Real-time monitoring of downhole temperature and pressure in injection and production wells equipped with permanent downhole gauges as well as distributed temperature and acoustic sensors plays an important role in production optimization, improved hydrocarbon recovery and daily well operations management decisions. To fully take advantage of the real-time data, there is currently a pervasive need in intelligent oilfield application areas for near real-time, high-fidelity, dynamic data-driven inversion methodologies combined with fast forward flow models comprising partial differential equations. Such methods facilitate dynamic data-driven interpretation of temperature and pressure measurements that can be used to provide continuous downhole production performance characteristics and forecasting, and are key to optimizing and controlling intelligent well production systems under closed-loop conditions. However, a central challenge is the construction of robust computational algorithms for near real-time solutions of the underlying data-driven inverse problem which is often more challenging to obtain than the corresponding forward simulation model. This paper presents the development and testing of a robust computational algorithm for the estimation of multi-layer reservoir flow in addition to static and dynamic formation properties.

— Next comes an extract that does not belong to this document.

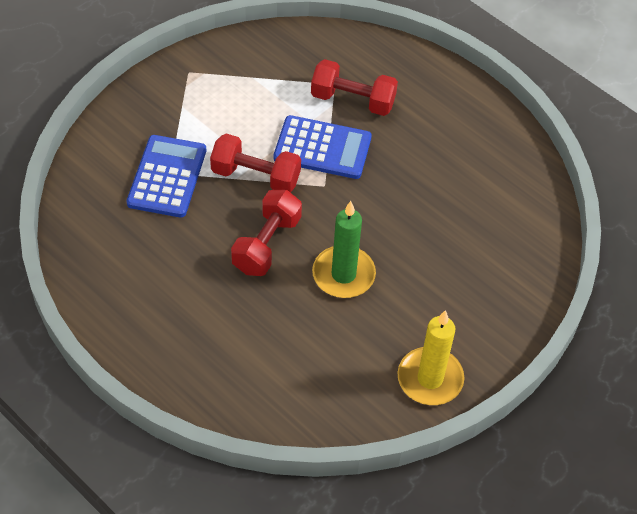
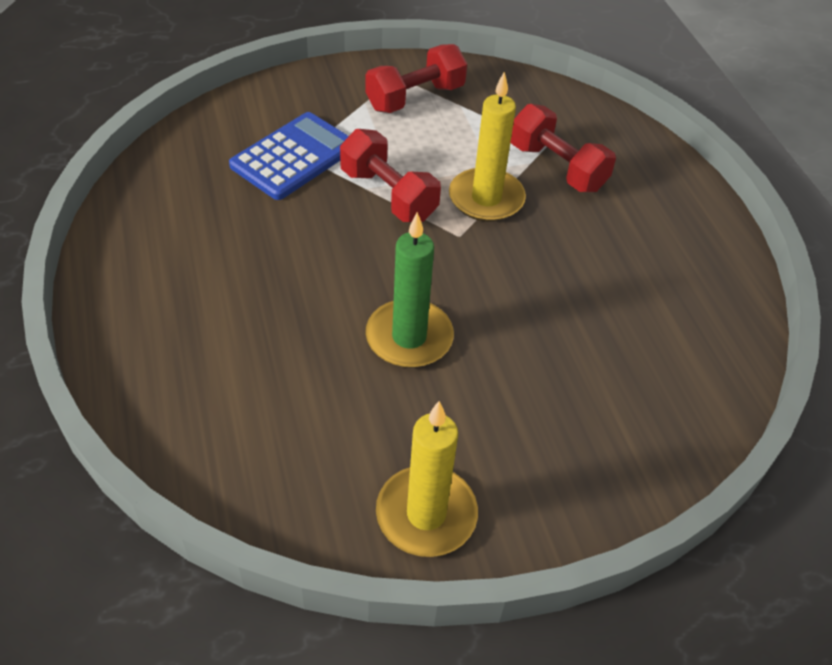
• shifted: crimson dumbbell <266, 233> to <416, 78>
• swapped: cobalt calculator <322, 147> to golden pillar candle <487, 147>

In this work, a new modeling framework which incorporates a forward simulation engine and an inverse model is developed. The forward simulation engine employs a fast and accurate mathematical model to predict flow and formation properties profiles in advanced completion wells. It also introduces specific measurement response functions for numerical simulation of permanent downhole gauge data in the advanced wells. The inversion model employs a modified Levenberg-Marquard algorithm and is used to interpret field-measured downhole pressure and temperature data to estimate permeabilities, transient reservoir pressure and temperature response, downhole multiphase flow rates and zonal production allocation to improve hydrocarbon recovery and mitigate water/gas breakthrough risk. Under the assumption of a subsurface transient thermal multiphase flow model, the inversion process yields estimated well rates, formation properties and transient reservoir pressure and temperature response specific to a given measurement domain by numerically reproducing the available measurements. Validation results show that the proposed computational workflow can improve the prediction results for the reservoir flow and properties in various layers, from the top of the reservoir to the bottom. The effects of calibration on performance and optimal parameter determination of the forward transient thermal multiphase flow model is assessed during model calibration periods. This result has implications for the effectiveness and efficiency of using limited measured data for non-continuous model calibration. Applicability of the system to various field cases has been demonstrated.